Introduction
Florid vascular proliferation is a rare entity in the gastrointestinal tract, seen most commonly secondary to obstruction. Although this is a benign and reactive process, it can mimic vascular tumours clinically as well as histologically.1, 2 Pathologist needs to be aware of the pathogenesis and histology of this lesion, so a misdiagnosis of vascular neoplasm can be avoided. Here we report a case with florid vascular proliferation in the colon, secondary to intussusception caused due to a large tubulo-villous adenoma transforming to adenocarcinoma.
Case History
A 47-year-old man presented with abdominal discomfort and vomiting. Computed Tomography and Ultrasonography suggested ileo-colic intussusception. Colonoscopy revealed a polypoidal mass in the ascending colon and the biopsy from the mass showed villous adenoma with high grade dysplasia. Invasion was not seen.
Three days later, surgical intervention was performed and excision of intussuscepted bowel from distal ileum to colon distal to the mass was done. Histopathological examination of colon revealed a large polypoidal growth measuring 6 x 5.5cm with nodular and fleshy cut surface. The mucosa adjacent to the mass was thickened and showed a granular, friable appearance.
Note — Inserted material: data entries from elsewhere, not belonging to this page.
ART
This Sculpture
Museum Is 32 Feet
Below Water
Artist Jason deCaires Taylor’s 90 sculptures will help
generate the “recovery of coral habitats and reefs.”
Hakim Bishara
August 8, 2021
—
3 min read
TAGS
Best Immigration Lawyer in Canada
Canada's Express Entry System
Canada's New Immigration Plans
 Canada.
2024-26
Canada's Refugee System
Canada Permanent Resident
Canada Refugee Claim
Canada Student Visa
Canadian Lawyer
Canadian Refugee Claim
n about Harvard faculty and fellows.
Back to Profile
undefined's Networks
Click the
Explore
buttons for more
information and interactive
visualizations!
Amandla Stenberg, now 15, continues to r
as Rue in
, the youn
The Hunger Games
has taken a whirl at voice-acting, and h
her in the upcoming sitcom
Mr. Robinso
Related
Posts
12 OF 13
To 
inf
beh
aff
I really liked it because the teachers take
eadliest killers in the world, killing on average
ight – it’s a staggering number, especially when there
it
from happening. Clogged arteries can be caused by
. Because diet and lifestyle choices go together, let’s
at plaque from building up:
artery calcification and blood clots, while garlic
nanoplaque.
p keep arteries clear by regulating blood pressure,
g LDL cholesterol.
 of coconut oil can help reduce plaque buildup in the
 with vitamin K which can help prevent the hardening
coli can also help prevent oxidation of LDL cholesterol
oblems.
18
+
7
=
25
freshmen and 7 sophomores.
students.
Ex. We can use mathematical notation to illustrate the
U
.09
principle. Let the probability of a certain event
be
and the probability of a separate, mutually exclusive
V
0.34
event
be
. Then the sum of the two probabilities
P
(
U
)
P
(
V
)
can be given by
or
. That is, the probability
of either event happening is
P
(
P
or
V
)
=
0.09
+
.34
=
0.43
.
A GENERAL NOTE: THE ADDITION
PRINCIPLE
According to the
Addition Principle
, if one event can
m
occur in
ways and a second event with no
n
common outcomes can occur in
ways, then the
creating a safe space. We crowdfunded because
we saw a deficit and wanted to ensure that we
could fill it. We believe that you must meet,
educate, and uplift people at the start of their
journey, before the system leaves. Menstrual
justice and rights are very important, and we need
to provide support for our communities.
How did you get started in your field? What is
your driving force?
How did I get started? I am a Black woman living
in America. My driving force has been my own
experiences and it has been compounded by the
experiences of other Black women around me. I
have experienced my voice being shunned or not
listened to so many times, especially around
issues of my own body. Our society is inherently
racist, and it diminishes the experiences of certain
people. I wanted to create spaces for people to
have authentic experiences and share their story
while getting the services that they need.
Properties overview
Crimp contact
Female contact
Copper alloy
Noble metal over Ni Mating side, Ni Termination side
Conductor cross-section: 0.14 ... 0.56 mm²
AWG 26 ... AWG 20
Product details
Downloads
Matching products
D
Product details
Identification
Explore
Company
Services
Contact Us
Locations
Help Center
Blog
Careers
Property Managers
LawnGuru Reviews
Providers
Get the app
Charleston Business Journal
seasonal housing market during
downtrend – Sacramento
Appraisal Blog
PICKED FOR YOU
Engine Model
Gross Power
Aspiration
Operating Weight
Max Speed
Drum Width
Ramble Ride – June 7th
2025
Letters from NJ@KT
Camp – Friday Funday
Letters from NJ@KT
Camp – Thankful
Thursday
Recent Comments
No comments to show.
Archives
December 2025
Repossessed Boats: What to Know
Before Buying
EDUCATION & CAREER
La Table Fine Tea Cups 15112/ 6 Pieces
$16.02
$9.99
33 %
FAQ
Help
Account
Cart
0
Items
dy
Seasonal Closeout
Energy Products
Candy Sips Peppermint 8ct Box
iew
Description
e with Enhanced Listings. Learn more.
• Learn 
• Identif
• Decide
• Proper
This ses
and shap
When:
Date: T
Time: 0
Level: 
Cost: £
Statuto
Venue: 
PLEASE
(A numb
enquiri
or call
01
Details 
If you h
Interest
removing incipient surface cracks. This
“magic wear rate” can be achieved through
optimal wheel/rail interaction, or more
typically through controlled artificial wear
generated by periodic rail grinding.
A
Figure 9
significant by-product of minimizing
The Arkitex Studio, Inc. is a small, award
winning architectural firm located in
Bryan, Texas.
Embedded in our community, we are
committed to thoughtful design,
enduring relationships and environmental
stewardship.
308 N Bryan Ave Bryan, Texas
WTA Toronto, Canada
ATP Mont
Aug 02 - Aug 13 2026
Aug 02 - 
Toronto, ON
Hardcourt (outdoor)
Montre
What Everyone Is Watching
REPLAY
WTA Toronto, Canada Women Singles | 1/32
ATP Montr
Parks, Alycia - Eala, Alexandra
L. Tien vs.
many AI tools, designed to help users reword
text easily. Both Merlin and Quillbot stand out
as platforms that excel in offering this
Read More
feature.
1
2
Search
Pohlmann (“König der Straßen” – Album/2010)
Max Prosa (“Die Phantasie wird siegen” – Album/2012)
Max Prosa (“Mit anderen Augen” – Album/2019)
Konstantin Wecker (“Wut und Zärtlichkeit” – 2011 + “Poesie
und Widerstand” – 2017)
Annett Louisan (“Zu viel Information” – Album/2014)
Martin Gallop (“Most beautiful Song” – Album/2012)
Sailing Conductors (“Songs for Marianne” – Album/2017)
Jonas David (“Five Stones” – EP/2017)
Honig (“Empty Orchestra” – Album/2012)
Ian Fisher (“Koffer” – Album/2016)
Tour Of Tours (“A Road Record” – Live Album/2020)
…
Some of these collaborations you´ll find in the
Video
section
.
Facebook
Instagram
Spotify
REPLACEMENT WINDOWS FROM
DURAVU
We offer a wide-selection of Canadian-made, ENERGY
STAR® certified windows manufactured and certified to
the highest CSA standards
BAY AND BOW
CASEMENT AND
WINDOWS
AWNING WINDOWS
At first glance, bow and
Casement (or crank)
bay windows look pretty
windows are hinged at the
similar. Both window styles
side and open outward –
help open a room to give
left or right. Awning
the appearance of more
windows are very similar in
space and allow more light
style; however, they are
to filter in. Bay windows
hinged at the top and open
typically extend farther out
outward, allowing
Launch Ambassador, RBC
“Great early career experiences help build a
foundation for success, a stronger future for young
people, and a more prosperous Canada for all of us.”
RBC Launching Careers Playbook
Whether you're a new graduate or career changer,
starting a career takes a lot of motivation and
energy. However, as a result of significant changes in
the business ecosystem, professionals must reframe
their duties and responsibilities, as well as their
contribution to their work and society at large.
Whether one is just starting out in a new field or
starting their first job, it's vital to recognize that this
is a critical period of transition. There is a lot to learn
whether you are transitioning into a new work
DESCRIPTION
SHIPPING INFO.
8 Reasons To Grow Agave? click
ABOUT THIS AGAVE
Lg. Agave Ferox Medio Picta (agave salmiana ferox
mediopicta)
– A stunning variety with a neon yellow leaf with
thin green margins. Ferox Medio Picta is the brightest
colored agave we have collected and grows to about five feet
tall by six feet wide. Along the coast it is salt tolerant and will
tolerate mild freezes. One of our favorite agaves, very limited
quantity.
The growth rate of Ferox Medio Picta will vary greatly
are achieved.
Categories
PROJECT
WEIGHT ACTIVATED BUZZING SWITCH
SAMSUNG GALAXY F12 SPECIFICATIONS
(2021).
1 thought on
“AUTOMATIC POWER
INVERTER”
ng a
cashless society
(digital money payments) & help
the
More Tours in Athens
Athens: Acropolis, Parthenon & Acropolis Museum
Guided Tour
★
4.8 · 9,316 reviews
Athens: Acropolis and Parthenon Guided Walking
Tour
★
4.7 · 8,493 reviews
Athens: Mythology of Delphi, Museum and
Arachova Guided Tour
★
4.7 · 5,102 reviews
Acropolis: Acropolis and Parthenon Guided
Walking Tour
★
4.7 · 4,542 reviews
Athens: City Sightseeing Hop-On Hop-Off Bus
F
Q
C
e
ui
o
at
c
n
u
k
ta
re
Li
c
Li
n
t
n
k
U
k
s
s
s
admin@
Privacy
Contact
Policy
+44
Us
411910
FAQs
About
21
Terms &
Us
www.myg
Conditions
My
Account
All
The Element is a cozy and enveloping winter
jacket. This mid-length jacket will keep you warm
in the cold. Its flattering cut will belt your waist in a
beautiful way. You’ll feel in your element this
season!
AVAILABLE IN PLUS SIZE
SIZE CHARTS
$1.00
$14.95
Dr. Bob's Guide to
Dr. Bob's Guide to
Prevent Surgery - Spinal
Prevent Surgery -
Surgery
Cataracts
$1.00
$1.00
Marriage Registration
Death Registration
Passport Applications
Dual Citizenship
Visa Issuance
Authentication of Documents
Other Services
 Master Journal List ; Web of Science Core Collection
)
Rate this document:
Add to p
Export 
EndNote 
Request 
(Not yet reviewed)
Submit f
Several sections studied through the mass revealed a well differentiated adenocarcinoma arising in a tubulo-villous adenoma with high grade dysplasia. The tumour infiltrated the submucosal layer and there was no evidence of lymphovascular / perineural invasion. There was extensive vascular proliferation most evident in the section studied through the granular appearing bowel wall, adjacent to the tumour. Histologically, the mucosa was thrown into lobular pattern with numerous small and large capillaries, crowded throughout the mucosa and submucosa, extending into the serosa with focal areas of haemorrhages. Many large ectatic and congested blood vessels were also seen.
Discussion
Intussusception is relatively rare in adult age group accounting to 5% of overall cases.3, 4 The most common causes of intussusception include tumours, lipoma or polyps in adults and Meckel’s diverticulum in children.4 Florid vascular proliferation in the bowel in association with intussusception is an enigmatic entity.3, 4
Intussusception leads to several reactive changes in the bowel like mucosal ulceration/ hyperplasia, disorganisation of muscularis propria, telangiectasia, submucosal fibrosis, neural hyperplasia and serous adhesion. In addition to these, the mechanical stress resulting in mucosal prolapse could lead to bowel wall hypoperfusion.5, 6 As a response to hypoperfuion, angiogenesis is initiated by the nitric oxide and VEGF-A,7 resulting in proliferation of capillaries.
Gross examination findings in our case showed a polypoid mass with a fleshy, conglomerated and nodular appearance. Adjacent mucosa was thickened with a friable granular appearance. Several sections that were sampled showed FVP and foci of invasive adenocarcinoma were very few.
Microscopically, most FVPs show a lobular arrangement of capillary sized vascular channels lined by plump endothelial cells. There were several large thick walled vessels at the base of the lobules. The lesion mimics a lobular capillary haemangioma. Apart from this typical finding, vascular channels of varying calibres were seen involving the entire thickness of the bowel wall, extending from submucosa through the muscularis propria, into the subserosal adipose tissue. There was no evidence of nuclear atypia or conspicuous mitosis. The overlying mucosa showed complete loss of the mucosal crypt epithelial cells and was replaced by a flattened lining, beneath which the capillary proliferation was noted.
There are several entities that have to be considered in the differential diagnosis, in view of the extensive vascular proliferation. The list includes angiodysplasia, Kaposi sarcoma, and pyogenic granuloma. Lack of cellular atypia, absence of mitosis or necrosis and proliferation of spindle cells helps differentiate FVP from vascular neoplasms.5, 6
Angiodysplasia commonly involves small/ large intestine and histologically characterised by presence of thin walled vascular channels which tend to be dilated, vary in size, and extend primarily from submucosa into the mucosa.1 Kaposi sarcoma predominantly involves submucosa showing dense proliferation of spindle cells with nuclear atypia and intervening blood filled channels.1 Pyogenic granuloma histologically shows lobular pattern, with protuberant growth of capillary sized blood vessels lined by endothelial cells involving entire thickness of bowel wall.4, 5, 6
To conclude, florid vascular proliferation is common in the bowel, especially secondary to intussusceptions. The mechanism leading to vascular proliferation is hypoxia induced neo-angiogenesis. Pathologists have to be aware of this reactive proliferation of vessels in any case of intussusception, so that a mis-diagnosis of vascular tumour can be avoided.